Accurately stratifying patients in the preoperative period according to mortality risk informs treatment considerations and guides adjustments to bundled reimbursements. We developed and compared three machine learning models to determine which best predicts 30-day mortality after hip fracture.
The 2016 to 2017 National Surgical Quality Improvement Program for hip fracture (AO/OTA 31-A-B-C) procedure-targeted data were analyzed. Three models—artificial neural network, naive Bayes, and logistic regression—were trained and tested using independent variables selected via backward variable selection. The data were split into 80% training and 20% test sets. Predictive accuracy between models was evaluated using area under the curve receiver operating characteristics. Odds ratios were determined using multivariate logistic regression with P < 0.05 for significance.

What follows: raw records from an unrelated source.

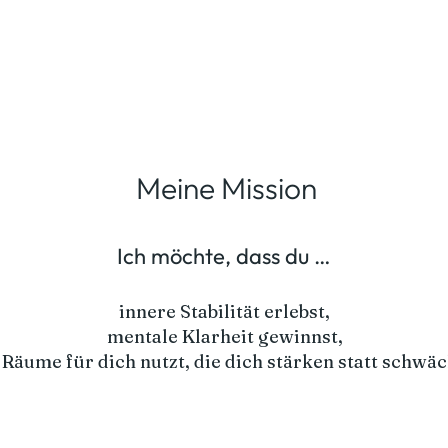
Meine Mission
Ich möchte, dass du …
innere Stabilität erlebst,
mentale Klarheit gewinnst,
 Räume für dich nutzt, die dich stärken statt schwä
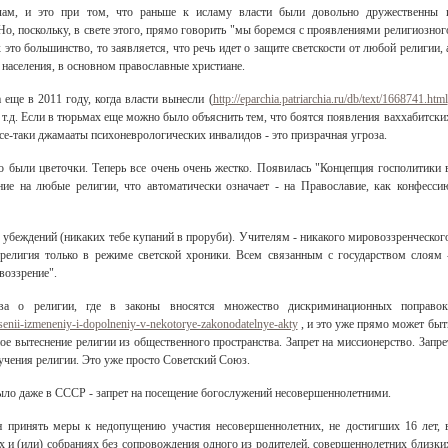
лам, и это при том, что раньше к исламу власти были довольно дружественны 
о, поскольку, в свете этого, прямо говорить "мы боремся с проявлениями религиозног
это большинство, то заявляется, что речь идет о защите светскости от любой религии, 
 населения, в основном православные христиане.
еще в 2011 году, когда власти вынесли (
http://eparchia.patriarchia.ru/db/text/1668741.html
 т.д. Если в тюрьмах еще можно было объяснить тем, что боятся появления ваххабитски
все-таки джамааты психоневрологических инвалидов - это призрачная угроза.
то были цветочки. Теперь все очень очень жестко. Появилась "Концепция госполитики 
ние на любые религии, что автоматически означает - на Православие, как конфесси
убеждений (никаких тебе купаний в проруби). Учителям - никакого мировоззренческог
 религия только в режиме светской хроники. Всем связанным с государством слоям 
воззрение".
ва о религии, где в законы вносятся множество дискриминационных поправок
esenii-izmeneniy-i-dopolneniy-v-nekotorye-zakonodatelnye-akty
, и это уже прямо может быт
ое вытеснение религии из общественного пространства. Запрет на миссионерство. Запре
зучения религии. Это уже просто Советский Союз.
было даже в СССР - запрет на посещение богослужений несовершеннолетними.
н принять меры к недопущению участия несовершеннолетних, не достигших 16 лет, 
 и (или) собраниях без сопровождения одного из родителей, совершеннолетних близки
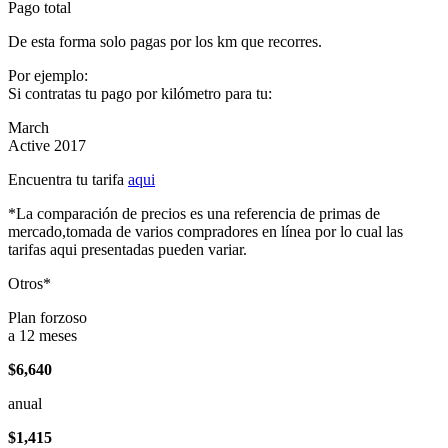
Pago total
De esta forma solo pagas por los km que recorres.
Por ejemplo:
Si contratas tu pago por kilómetro para tu:
March
Active 2017
Encuentra tu tarifa
aqui
*La comparación de precios es una referencia de primas de
mercado,tomada de varios compradores en línea por lo cual las
tarifas aqui presentadas pueden variar.
Otros*
Plan forzoso
a 12 meses
$6,640
anual
$1,415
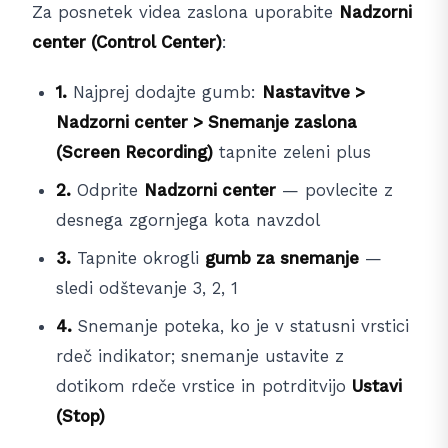
Za posnetek videa zaslona uporabite
Nadzorni
center (Control Center)
:
1.
Najprej dodajte gumb:
Nastavitve >
Nadzorni center > Snemanje zaslona
(Screen Recording)
tapnite zeleni plus
2.
Odprite
Nadzorni center
— povlecite z
desnega zgornjega kota navzdol
3.
Tapnite okrogli
gumb za snemanje
—
sledi odštevanje 3, 2, 1
4.
Snemanje poteka, ko je v statusni vrstici
rdeč indikator; snemanje ustavite z
dotikom rdeče vrstice in potrditvijo
Ustavi
(Stop)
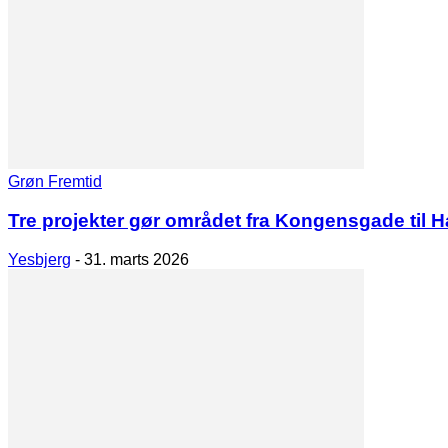
Grøn Fremtid
Tre projekter gør området fra Kongensgade til
Yesbjerg
-
31. marts 2026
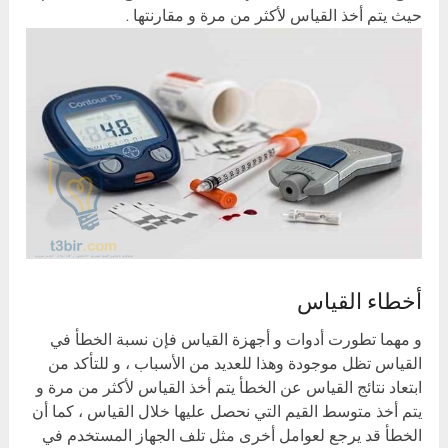
حيث يتم أخذ القياس لأكثر من مرة و مقارنتها .
أخطاء القياس
و مهما تطورت أدوات و أجهزة القياس فإن نسبة الخطأ في
القياس تظل موجودة وهذا للعديد من الأسباب ، و للتأكد من
ابتعاد نتائج القياس عن الخطأ يتم أخذ القياس لأكثر من مرة و
يتم أخذ متوسط القيم التي نحصل عليها خلال القياس ، كما أن
الخطأ قد يرجع لعوامل أخرى مثل تلف الجهاز المستخدم في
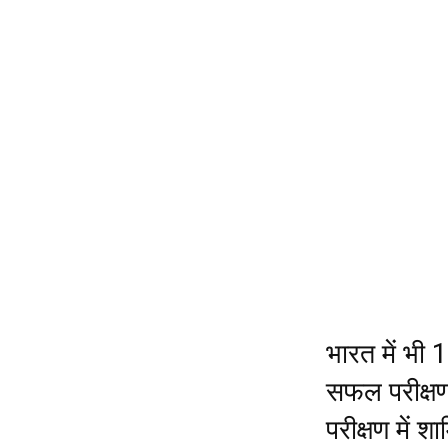
भारत में भी
सफल परीक्षण
परीक्षण में 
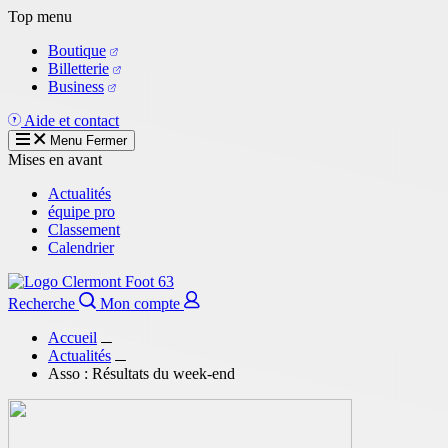
Aller
Top menu
au
Boutique
contenu
Billetterie
principal
Business
Aide et contact
Menu
Fermer
Mises en avant
Actualités
équipe pro
Classement
Calendrier
Recherche
Mon compte
Accueil
Actualités
Asso : Résultats du week-end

The study cohort included 19,835 patients (69.3% women). The 30-day mortality rate was 5.3%. In total, 47 independent patient variables were identified to train the testing models. Area under the curve receiver operating characteristics for 30-day mortality was highest for artificial neural network (0.92), followed by the logistic regression (0.87) and naive Bayes models (0.83).

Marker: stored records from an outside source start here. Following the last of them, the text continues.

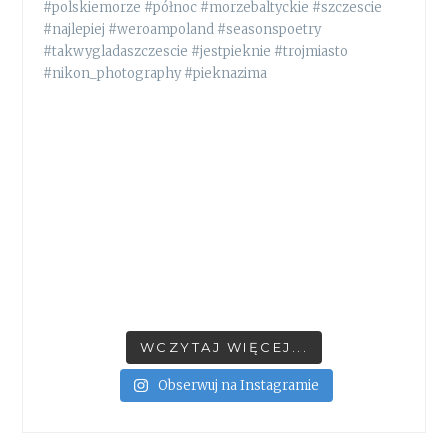
WCZYTAJ WIĘCEJ...
Obserwuj na Instagramie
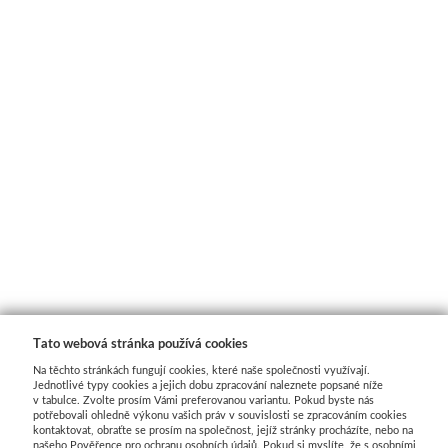
Jednotlivé barvy
Sady
Pomůcky
Pébéo
Akryl
Hobby
Pryskyřice
Tato webová stránka používá cookies
Na těchto stránkách fungují cookies, které naše společnosti využívají.
Pfeil - Swiss made
Jednotlivé typy cookies a jejich dobu zpracování naleznete popsané níže
v tabulce. Zvolte prosím Vámi preferovanou variantu. Pokud byste nás
potřebovali ohledně výkonu vašich práv v souvislosti se zpracováním cookies
Rydla
kontaktovat, obraťte se prosím na společnost, jejíž stránky procházíte, nebo na
našeho Pověřence pro ochranu osobních údajů. Pokud si myslíte, že s osobními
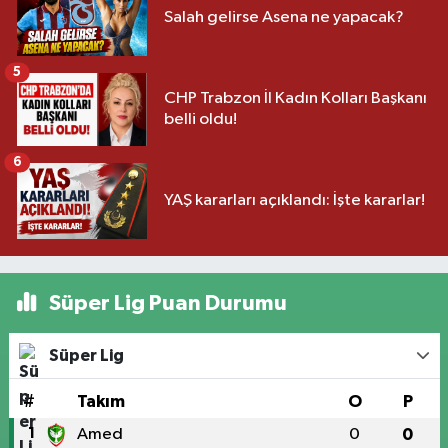
Salah gelirse Asena ne yapacak?
5
CHP Trabzon İl Kadın Kolları Başkanı
belli oldu!
6
YAŞ kararları açıklandı: İşte kararlar!
Süper Lig Puan Durumu
Süper Lig
#
Takım
O
P
1
Amed
0
0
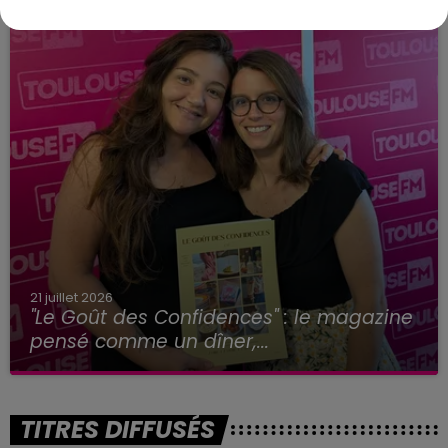
21 juillet 2026
"Le Goût des Confidences" : le magazine
pensé comme un dîner,...
TITRES DIFFUSÉS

Machine learning is an emerging approach to develop accurate risk calculators that account for the weighted interactions between variables. In this study, we developed and tested a neural network model that was highly accurate for predicting 30-day mortality after hip fracture. This was superior to the naive Bayes and logistic regression models. The role of machine learning models to predict orthopaedic outcomes merits further development and prospective validation but shows strong promise for positively impacting patient care.